Betty Rosenzweig was special, as special as the memories that Great Neck shares.

Gerard Varlotta Dies At 87

Gerard A. Varlotta of Great Neck, died suddenly on Feb. 27, 2015. He was 87 years old. Mr. Varlotta was born on June 8, 1927, in lower Manhattan and attended St. Joseph’s Parochial School and Stuyvesant High School. After high school, at age 17, Mr. Varlotta enlisted in the U.S. Navy and then attended NYU, earning a degree in mechanical engineering. After college he was awarded a Fulbright Scholarship to study engineering in many European countries and went on to earn his NYS professional engineering license. Returning to the U.S., he worked for the NYC Department of Water Supply.

In 1960 he established GDL Construction Corp. and specialized in all facets of subterranean construction. GDL Construction evolved into Varlotta Construction Corp. Mr. Varlotta ran Varlotta Construction until his retirement in 1992. After retirement, he continued to work as a consultant. Varlotta Construction installed all the water mains for the original World Trade Center. Variotta Construction completed all underground utilities and infrastructure, street and sidewalks for the World Financial Center in Battery Park City. The company was also called upon to assist with the clean-up aftermath the 2001 terrorist attack on the World Trade Center.

For 18 years, Varlotta Construction was responsible for all emergency water main repairs in the five boroughs of the city, from the 1970s through the 1990s and was also responsible for snow removal at the city’s major airports, sections of Manhattan and all the parking lots of the Brenden Byrne Arena in New Jersey.

In addition, Mr. Variotta was co-owner of Billy Bud, a midtown Manhattan restaurant, the Flamboyant Hotel and Casino in San Juan, Puerto Rico, and a founding investor in Insitruform Metropolitan.

His hobbies included horse racing; he owned a number of trotters.

Mr. Varlotta was a loving husband, father and grandfather. He is survived by his wife, Isabel; sons, Gerard (Angela) and David (Barbara), daughters, Laurie (Thomas) and Lynda (Vincent) and grandchildren, Michele, Richard, Kristen, Carolyn, Caroline, Christopher, Stephen and Geena.

In lieu of flowers, contributions may be made to Garden of Dreams Foundation or Boomer Esiason Foundation.

Eric Pomerance, 101

Eric Pomerance, a much loved artist, photographer and social activist, died Feb. 16, just short of his 102nd birthday. Born in Brooklyn to Esther Perlstein and Harry Pomerance on March 2, 1913, he later lived in Greenwich Village and in Great Neck.

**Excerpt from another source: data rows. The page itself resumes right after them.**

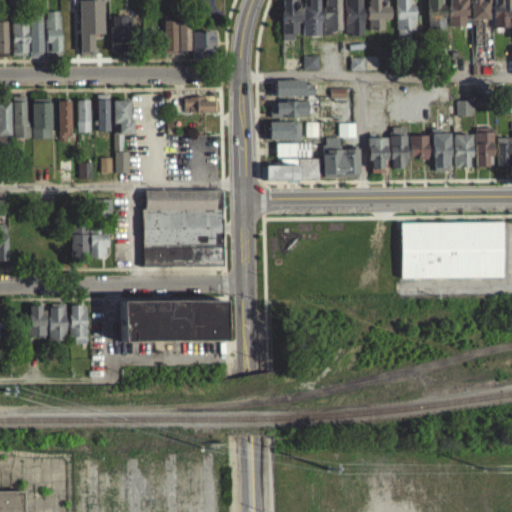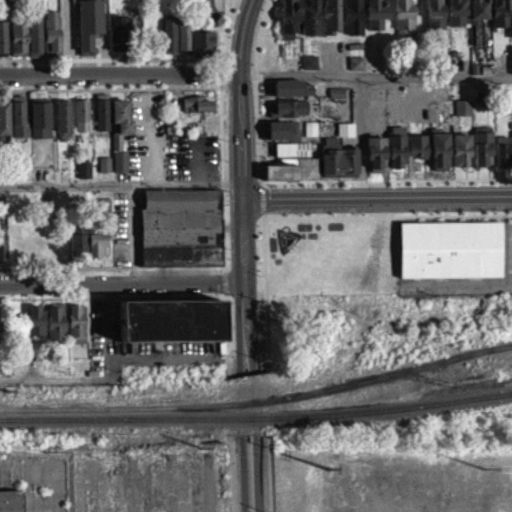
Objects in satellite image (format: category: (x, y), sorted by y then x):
building: (511, 3)
building: (479, 9)
building: (456, 17)
building: (500, 17)
building: (375, 18)
building: (434, 20)
building: (352, 21)
building: (403, 21)
building: (330, 22)
building: (288, 23)
building: (309, 25)
building: (87, 26)
road: (242, 34)
building: (50, 39)
building: (117, 39)
building: (33, 43)
building: (174, 43)
building: (2, 44)
building: (17, 45)
building: (201, 50)
road: (142, 58)
building: (309, 69)
building: (356, 70)
road: (119, 71)
road: (376, 73)
building: (293, 86)
road: (124, 87)
building: (338, 91)
building: (289, 95)
road: (257, 98)
building: (336, 99)
building: (420, 99)
building: (464, 106)
building: (290, 107)
building: (197, 111)
building: (462, 114)
building: (288, 115)
building: (100, 118)
building: (80, 122)
building: (119, 122)
building: (17, 123)
building: (3, 125)
building: (38, 126)
building: (61, 127)
building: (312, 127)
building: (346, 127)
building: (119, 128)
building: (284, 129)
road: (242, 133)
building: (345, 136)
building: (283, 137)
building: (418, 144)
building: (398, 145)
building: (483, 145)
building: (293, 148)
building: (440, 148)
building: (462, 148)
building: (503, 149)
building: (377, 152)
building: (418, 153)
building: (396, 154)
building: (482, 155)
building: (291, 156)
building: (338, 157)
building: (460, 157)
building: (502, 158)
building: (439, 159)
building: (120, 160)
building: (375, 160)
building: (104, 162)
building: (64, 165)
building: (338, 166)
building: (309, 167)
building: (83, 168)
building: (118, 168)
building: (280, 170)
building: (103, 171)
building: (82, 177)
building: (292, 177)
road: (388, 180)
road: (122, 185)
road: (378, 198)
building: (102, 212)
road: (379, 214)
road: (132, 234)
building: (180, 235)
road: (243, 240)
building: (450, 247)
building: (2, 250)
building: (85, 250)
building: (449, 256)
road: (266, 262)
road: (202, 267)
road: (121, 284)
road: (244, 319)
building: (35, 327)
building: (170, 328)
building: (55, 330)
building: (76, 331)
road: (241, 406)
road: (253, 406)
railway: (398, 407)
railway: (254, 416)
railway: (111, 417)
road: (248, 485)
building: (12, 500)
building: (10, 505)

At 16 he earned steamship passage to Argentina as a ship’s baker. A lively, keenly observant and thoughtful man, he later worked as an architectural assistant in Manhattan, a building supervisor and at a Dutch production studio. He became expert in the then new field of stop-motion photography, skillfully producing work that appeared in many classic television commercials. During WWII he was employed in a secret project manufacturing Norden bombsights.

Animated by a powerful sense of social justice, Pomerance ran supplies to aid the Republic during the 1936-’39 Spanish Civil War against fascism, and to raise awareness, drove an outsized Spanish ambulance through the narrow streets of lower Manhattan. Alarmed at bombsight factory workers’ exposure to dangerous solvents, he successfully pressed for safer conditions. In Greenwich Village, where he lived during the 1950s, he rallied opposition to plans that would have converted a substantial portion of Washington Square Park into a city bus lot. Later he helped found the Great Neck chapter of the activist nuclear arms control group SANE, judging it wise to keep no written records during the oppressive heyday of Joseph McCarthy.

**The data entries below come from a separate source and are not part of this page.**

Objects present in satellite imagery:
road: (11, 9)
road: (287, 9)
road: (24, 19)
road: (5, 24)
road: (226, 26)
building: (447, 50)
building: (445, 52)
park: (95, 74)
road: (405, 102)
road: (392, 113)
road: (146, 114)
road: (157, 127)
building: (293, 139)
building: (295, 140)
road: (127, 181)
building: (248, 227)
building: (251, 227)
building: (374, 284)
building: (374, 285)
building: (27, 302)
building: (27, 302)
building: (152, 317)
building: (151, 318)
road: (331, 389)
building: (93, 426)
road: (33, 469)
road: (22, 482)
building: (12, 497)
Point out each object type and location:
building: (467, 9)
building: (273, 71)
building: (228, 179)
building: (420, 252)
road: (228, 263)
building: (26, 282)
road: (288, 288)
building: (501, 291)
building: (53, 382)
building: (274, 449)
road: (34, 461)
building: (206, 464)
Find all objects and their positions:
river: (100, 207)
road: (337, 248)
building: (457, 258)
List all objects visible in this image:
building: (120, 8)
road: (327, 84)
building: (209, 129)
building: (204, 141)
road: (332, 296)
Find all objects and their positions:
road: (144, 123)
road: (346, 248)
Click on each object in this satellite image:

Pomerance was also a gifted painter of urban landscapes and city buildings, exhibited in galleries, including a 2012 one-man show at Queensborough Community College.

Pomerance survived the death of his first wife, Hortense Baer and their son Joseph, and of his two brothers, Ralph and Bill. He is survived by a niece, Pam Steiner (Henry) and two nephews, Steven (Allyn) and Rafe (Lenore); numerous grand/great-grand nephews and nieces, and by his much beloved second wife Diane (Graszik), whom he met in 2004 and married in 2011.